Students need to grow up. And GW and the Foggy Bottom neighborhood need to let them.
Next week, the University Police Department will begin using a new procedure to address noise complaints involving students in off-campus housing. Previously, UPD officers have merely documented off-campus noise violations, rather than actively responding and resolving them as they now will. Although UPD officers will not enter private residences, repeat offenders may still face disciplinary action from Student Judicial Services if UPD obtains student names from building management.
This is absurd on several fronts.
First of all, choosing to live in off-campus housing means students should accept the responsibilities and consequences that come with the privileges. Students are signing these leases as adults and need to act as such, which includes policing themselves so aggrieved residents do not feel the need to call UPD.
Of course, we’re all college students and like to have fun, but simply moving off-campus does not mean that you are free to continue a college lifestyle in a new building. Be reasonable. Be an adult. If you want to stay up partying until 4 a.m. for four years, then live in on-campus housing for four years.
Any students who live in residence halls and attend off-campus parties should also take note. Know where you are. All of Foggy Bottom is not GW, so just be reasonable and aware. It will be to your benefit as well – off-campus penalties could mean a charge of underage drinking from Metropolitan Police Department instead of just a slap on the wrist and a visit to CADE.
In the same vein, neighborhood associations and residents should be treating students like any other residents and keeping UPD out of the picture. Whatever the procedure for that neighborhood or building, it should be applied to students as well. Calling the homeowners association, building management or even MPD are all viable options. Facing MPD at their door will be a definite deterrent for loud partygoers.
Another major concern is that the University and UPD are stepping into what should be an HOA or building management matter.
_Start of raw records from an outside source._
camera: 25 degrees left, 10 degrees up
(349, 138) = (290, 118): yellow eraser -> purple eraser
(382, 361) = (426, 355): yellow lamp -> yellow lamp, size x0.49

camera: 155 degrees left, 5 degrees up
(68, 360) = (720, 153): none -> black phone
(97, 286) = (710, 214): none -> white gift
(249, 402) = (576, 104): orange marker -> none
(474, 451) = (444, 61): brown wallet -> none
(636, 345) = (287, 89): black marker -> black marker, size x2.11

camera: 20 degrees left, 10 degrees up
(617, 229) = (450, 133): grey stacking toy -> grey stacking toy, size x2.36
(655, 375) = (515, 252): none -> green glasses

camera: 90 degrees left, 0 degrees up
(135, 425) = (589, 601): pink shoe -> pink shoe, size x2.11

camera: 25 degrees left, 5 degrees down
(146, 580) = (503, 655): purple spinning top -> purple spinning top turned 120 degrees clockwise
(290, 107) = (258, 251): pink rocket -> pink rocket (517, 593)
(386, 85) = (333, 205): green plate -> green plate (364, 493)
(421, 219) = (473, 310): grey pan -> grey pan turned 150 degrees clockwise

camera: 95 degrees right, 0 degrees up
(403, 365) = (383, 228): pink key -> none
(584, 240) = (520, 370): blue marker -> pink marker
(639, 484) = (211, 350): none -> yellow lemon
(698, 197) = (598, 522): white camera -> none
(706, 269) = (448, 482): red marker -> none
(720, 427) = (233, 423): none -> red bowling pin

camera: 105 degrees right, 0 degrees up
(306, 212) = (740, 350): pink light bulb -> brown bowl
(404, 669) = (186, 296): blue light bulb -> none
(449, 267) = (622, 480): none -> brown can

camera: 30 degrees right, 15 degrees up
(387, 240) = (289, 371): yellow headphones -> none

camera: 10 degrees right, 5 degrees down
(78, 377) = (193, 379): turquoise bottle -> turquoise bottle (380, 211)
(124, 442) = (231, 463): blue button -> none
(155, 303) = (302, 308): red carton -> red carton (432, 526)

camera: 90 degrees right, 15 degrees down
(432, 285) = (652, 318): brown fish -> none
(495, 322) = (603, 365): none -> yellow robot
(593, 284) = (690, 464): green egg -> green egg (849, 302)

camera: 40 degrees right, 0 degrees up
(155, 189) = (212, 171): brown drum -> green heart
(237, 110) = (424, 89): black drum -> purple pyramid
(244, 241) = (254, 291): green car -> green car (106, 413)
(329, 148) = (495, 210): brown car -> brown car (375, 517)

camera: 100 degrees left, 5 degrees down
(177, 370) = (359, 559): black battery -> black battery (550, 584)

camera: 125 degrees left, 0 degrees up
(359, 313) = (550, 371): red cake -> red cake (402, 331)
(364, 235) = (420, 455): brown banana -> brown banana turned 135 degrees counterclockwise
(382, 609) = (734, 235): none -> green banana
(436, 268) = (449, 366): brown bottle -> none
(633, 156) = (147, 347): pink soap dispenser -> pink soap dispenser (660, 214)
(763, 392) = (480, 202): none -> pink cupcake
Neither UPD nor SJS should be involved in these disputes. The only way the situation will improve is if students and residents learn to get along – constantly turning to the University is a step back.
We understand that GW is trying to promote better community relations and this page applauds their efforts. University President Steven Knapp has been reaching out to community groups and trying to address their concerns. But telling these neighborhood organizations that GW is going to take responsibility for resolving off-campus noise problems may increase tension in the long run.
Neighborhood groups may expect GW to further regulate its students’ behavior off-campus, and facing repercussions from the University, students may ignore residential regulatory groups to the detriment of the neighborhood. Off-campus housing should be beyond GW’s regulatory and enforcement scope.
Let students reap what they sow in their off-campus digs. Maybe then everyone will get their act together.